I’m deep into the trenches of a report about rail passenger stations and freight depots, so it’s about the only subject on my mind, besides the preservation conference. In almost every place I’ve lived, I can hear the train, even if it’s only at night when the air is still and the world is quiet. In some of my houses, I’ve felt the entire house shake when the freight trains barreled through town. In other places, the train is a distant rumble and whistle. There’s something comforting about that sound, and something mysterious and so adventurous about the train.
Transport by train for passengers and freight isn’t what it used to be; cars and trucks have misplaced trains for the most part. Still, railroads were the interstates of their time – taking land wherever they wanted it, blasting through mountains, diving farmland, and creating new settlements along the way. And still, railroads replaced canals. Transportation continues to evolve and change our landscape with it (fortunately in a much more conscientious way today than 50, 100, or 150 years ago).
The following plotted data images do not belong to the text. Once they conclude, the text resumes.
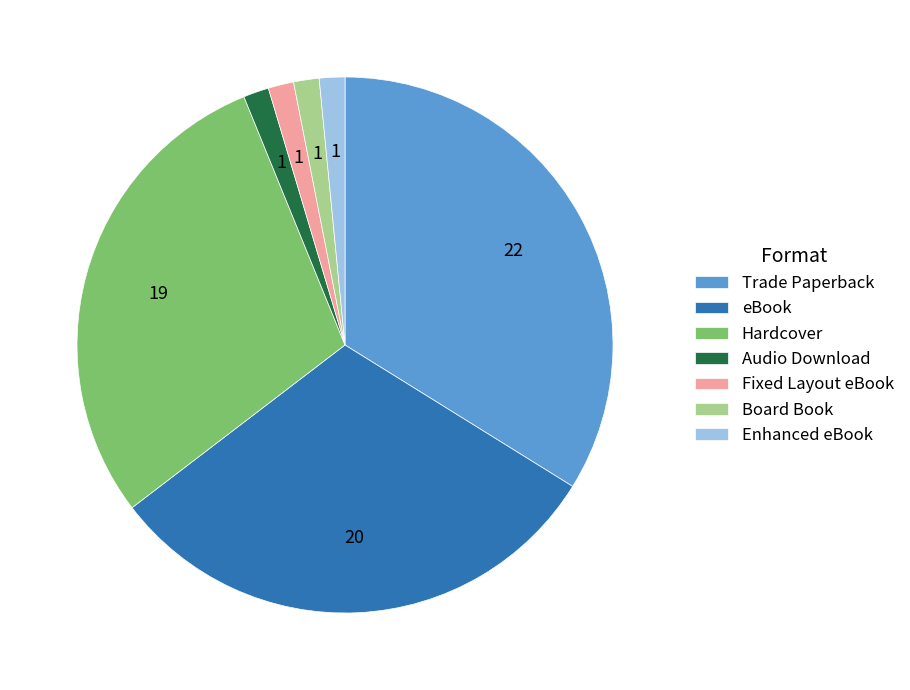

Which category has the biggest portion of the pie?

Trade Paperback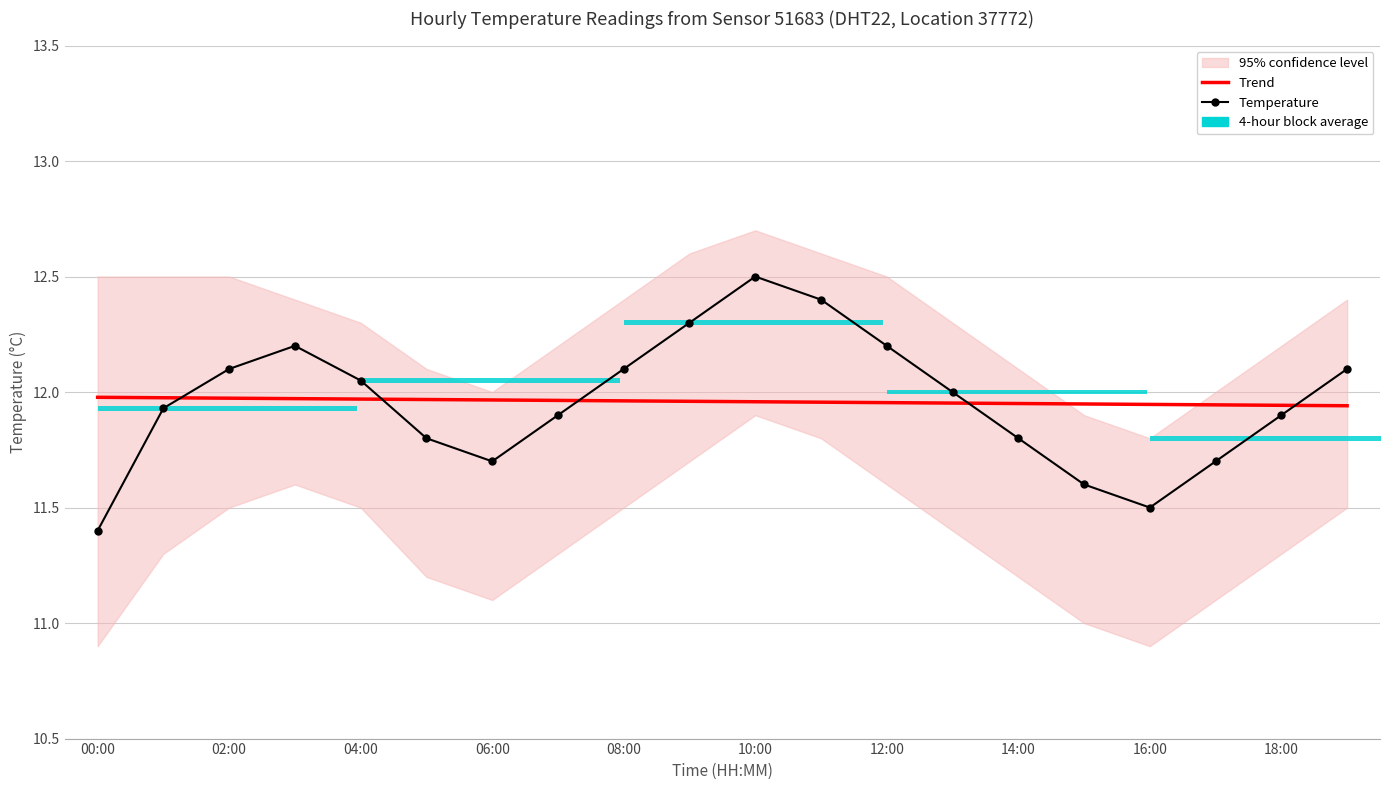

Is it true that Temperature equals 11.8 at 14:00?

True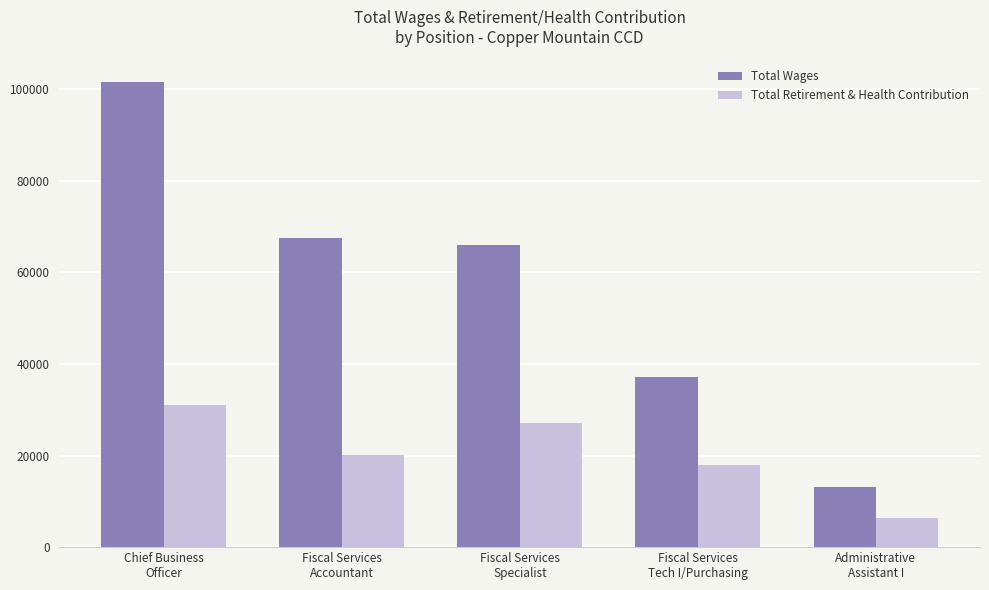

Which series has the largest total across all categories?

Total Wages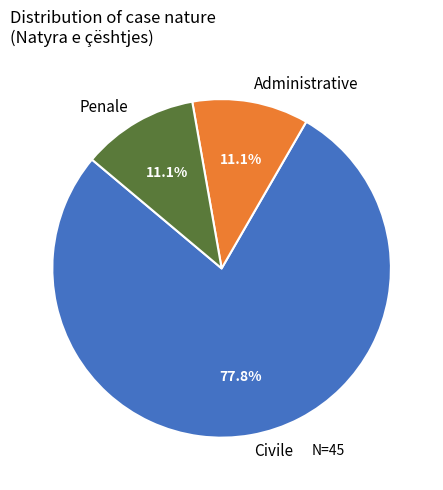

To the nearest percent, what is the difference between the largest and smallest slice percentages?

67%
If you grew up around the railroad, you are probably familiar with railroad depots – for passengers and freight. Most historic depots are easily recognizable, just as schoolhouses of the 1920s/1930s are easily identified by their bank of windows. While some might be high style (see Waterbury above) or more vernacular (see Roxbury below) and are constructed throughout the mid to late 19th century, these rail depots all have a few key features in common: (1) Large overhanging eaves; (2) Eaves supported by large, brackets – often decorative; (3) A rectangular shape with the length along the tracks; (4) A ticket agent bay window. Not every building will have all of these features, but next time you see a building that looks like it might be a depot, you’re probably right.
10 thoughts on “A Bit about Railroad Depots”
I saw the title of this post and there was no way I wasn’t going to “click to read more.” A subject dear to my heart as well – I enjoy the fact that you focus on the topic of railroad stations/depots often in your blog. I have a few posts on the matter as well, all focused in my little corner of Vermont; namely, the West River and Vermont Valley Railroads, at least at this point. I’m sure there’ll be more – the research takes awhile, as you well know.http://richholschuh.wordpress.com/?s=depot&submit=Search
Thank you! I look forward to reading your posts. 🙂
South western Vermont has wonderful examples – every town I can think of – hope you can find time to come visit
Jane, North Bennington is one of my favorite depots! But I do love the little ones, too. I’ve been to many of them.
Reblogged this on CitraGran Cibubur.
I love how railroad depots and tram stops around the world have a similar form that’s instantly recognizable!
It is interesting that so many depots share a similar shape and form. The most interesting features to me are the eaves and decorative brackets.
Yes! That is what I love about railroad depots. Sort of like how schoolhouses and churches are easily recognizable. 🙂
Yes 🙂 I have become enamored of old mill buildings. I love the stories about what was made in them and how the mill towns developed around them.